Exercise prompt:
Extract the full set of records that follows, word for word.

+++ Data supplied +++

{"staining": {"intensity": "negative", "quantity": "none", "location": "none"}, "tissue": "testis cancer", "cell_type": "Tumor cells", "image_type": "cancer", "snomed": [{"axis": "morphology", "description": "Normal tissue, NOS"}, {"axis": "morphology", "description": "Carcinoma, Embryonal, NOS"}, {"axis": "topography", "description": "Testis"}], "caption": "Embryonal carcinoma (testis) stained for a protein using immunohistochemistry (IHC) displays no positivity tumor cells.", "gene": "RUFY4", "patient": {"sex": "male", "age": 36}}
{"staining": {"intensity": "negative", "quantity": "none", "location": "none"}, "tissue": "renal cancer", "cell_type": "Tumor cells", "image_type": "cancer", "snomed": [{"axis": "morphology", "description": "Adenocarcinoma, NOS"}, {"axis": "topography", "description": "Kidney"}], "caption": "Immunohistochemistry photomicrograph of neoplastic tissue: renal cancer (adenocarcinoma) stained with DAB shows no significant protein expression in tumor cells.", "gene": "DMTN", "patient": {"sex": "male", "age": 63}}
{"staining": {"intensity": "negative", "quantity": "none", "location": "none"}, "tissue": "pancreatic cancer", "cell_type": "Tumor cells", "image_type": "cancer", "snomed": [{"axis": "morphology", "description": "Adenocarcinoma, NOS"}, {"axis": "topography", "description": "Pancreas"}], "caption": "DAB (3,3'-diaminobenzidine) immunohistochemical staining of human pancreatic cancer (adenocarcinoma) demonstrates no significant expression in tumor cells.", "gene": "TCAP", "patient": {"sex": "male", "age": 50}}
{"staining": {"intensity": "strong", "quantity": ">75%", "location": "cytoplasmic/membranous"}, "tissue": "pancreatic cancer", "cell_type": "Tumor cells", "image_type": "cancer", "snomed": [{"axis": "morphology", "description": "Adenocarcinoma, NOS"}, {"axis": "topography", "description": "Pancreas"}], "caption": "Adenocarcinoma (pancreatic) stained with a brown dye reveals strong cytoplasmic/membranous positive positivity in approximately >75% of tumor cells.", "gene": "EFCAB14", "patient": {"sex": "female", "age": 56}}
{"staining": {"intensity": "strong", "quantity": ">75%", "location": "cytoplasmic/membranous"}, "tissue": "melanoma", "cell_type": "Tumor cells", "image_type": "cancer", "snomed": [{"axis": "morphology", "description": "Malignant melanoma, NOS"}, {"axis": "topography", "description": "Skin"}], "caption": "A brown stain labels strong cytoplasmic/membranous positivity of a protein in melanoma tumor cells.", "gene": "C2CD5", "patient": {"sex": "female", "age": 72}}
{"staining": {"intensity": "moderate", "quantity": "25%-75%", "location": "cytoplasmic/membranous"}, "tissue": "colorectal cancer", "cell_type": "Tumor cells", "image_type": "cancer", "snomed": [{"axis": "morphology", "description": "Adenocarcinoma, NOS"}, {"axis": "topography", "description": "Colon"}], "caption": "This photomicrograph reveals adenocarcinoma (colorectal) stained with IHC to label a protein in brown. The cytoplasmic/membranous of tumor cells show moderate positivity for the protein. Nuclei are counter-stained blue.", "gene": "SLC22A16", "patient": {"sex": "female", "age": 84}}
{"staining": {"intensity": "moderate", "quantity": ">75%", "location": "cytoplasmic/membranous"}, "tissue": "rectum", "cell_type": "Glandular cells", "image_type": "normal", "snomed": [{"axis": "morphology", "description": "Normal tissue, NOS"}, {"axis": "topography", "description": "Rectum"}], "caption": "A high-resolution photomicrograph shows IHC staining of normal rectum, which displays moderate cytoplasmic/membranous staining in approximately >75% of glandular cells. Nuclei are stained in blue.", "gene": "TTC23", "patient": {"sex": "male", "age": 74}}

+++

Response for this exercise:
{"staining": {"intensity": "negative", "quantity": "none", "location": "none"}, "tissue": "testis cancer", "cell_type": "Tumor cells", "image_type": "cancer", "snomed": [{"axis": "morphology", "description": "Normal tissue, NOS"}, {"axis": "morphology", "description": "Carcinoma, Embryonal, NOS"}, {"axis": "topography", "description": "Testis"}], "caption": "Embryonal carcinoma (testis) stained for a protein using immunohistochemistry (IHC) displays no positivity tumor cells.", "gene": "RUFY4", "patient": {"sex": "male", "age": 36}}
{"staining": {"intensity": "negative", "quantity": "none", "location": "none"}, "tissue": "renal cancer", "cell_type": "Tumor cells", "image_type": "cancer", "snomed": [{"axis": "morphology", "description": "Adenocarcinoma, NOS"}, {"axis": "topography", "description": "Kidney"}], "caption": "Immunohistochemistry photomicrograph of neoplastic tissue: renal cancer (adenocarcinoma) stained with DAB shows no significant protein expression in tumor cells.", "gene": "DMTN", "patient": {"sex": "male", "age": 63}}
{"staining": {"intensity": "negative", "quantity": "none", "location": "none"}, "tissue": "pancreatic cancer", "cell_type": "Tumor cells", "image_type": "cancer", "snomed": [{"axis": "morphology", "description": "Adenocarcinoma, NOS"}, {"axis": "topography", "description": "Pancreas"}], "caption": "DAB (3,3'-diaminobenzidine) immunohistochemical staining of human pancreatic cancer (adenocarcinoma) demonstrates no significant expression in tumor cells.", "gene": "TCAP", "patient": {"sex": "male", "age": 50}}
{"staining": {"intensity": "strong", "quantity": ">75%", "location": "cytoplasmic/membranous"}, "tissue": "pancreatic cancer", "cell_type": "Tumor cells", "image_type": "cancer", "snomed": [{"axis": "morphology", "description": "Adenocarcinoma, NOS"}, {"axis": "topography", "description": "Pancreas"}], "caption": "Adenocarcinoma (pancreatic) stained with a brown dye reveals strong cytoplasmic/membranous positive positivity in approximately >75% of tumor cells.", "gene": "EFCAB14", "patient": {"sex": "female", "age": 56}}
{"staining": {"intensity": "strong", "quantity": ">75%", "location": "cytoplasmic/membranous"}, "tissue": "melanoma", "cell_type": "Tumor cells", "image_type": "cancer", "snomed": [{"axis": "morphology", "description": "Malignant melanoma, NOS"}, {"axis": "topography", "description": "Skin"}], "caption": "A brown stain labels strong cytoplasmic/membranous positivity of a protein in melanoma tumor cells.", "gene": "C2CD5", "patient": {"sex": "female", "age": 72}}
{"staining": {"intensity": "moderate", "quantity": "25%-75%", "location": "cytoplasmic/membranous"}, "tissue": "colorectal cancer", "cell_type": "Tumor cells", "image_type": "cancer", "snomed": [{"axis": "morphology", "description": "Adenocarcinoma, NOS"}, {"axis": "topography", "description": "Colon"}], "caption": "This photomicrograph reveals adenocarcinoma (colorectal) stained with IHC to label a protein in brown. The cytoplasmic/membranous of tumor cells show moderate positivity for the protein. Nuclei are counter-stained blue.", "gene": "SLC22A16", "patient": {"sex": "female", "age": 84}}
{"staining": {"intensity": "moderate", "quantity": ">75%", "location": "cytoplasmic/membranous"}, "tissue": "rectum", "cell_type": "Glandular cells", "image_type": "normal", "snomed": [{"axis": "morphology", "description": "Normal tissue, NOS"}, {"axis": "topography", "description": "Rectum"}], "caption": "A high-resolution photomicrograph shows IHC staining of normal rectum, which displays moderate cytoplasmic/membranous staining in approximately >75% of glandular cells. Nuclei are stained in blue.", "gene": "TTC23", "patient": {"sex": "male", "age": 74}}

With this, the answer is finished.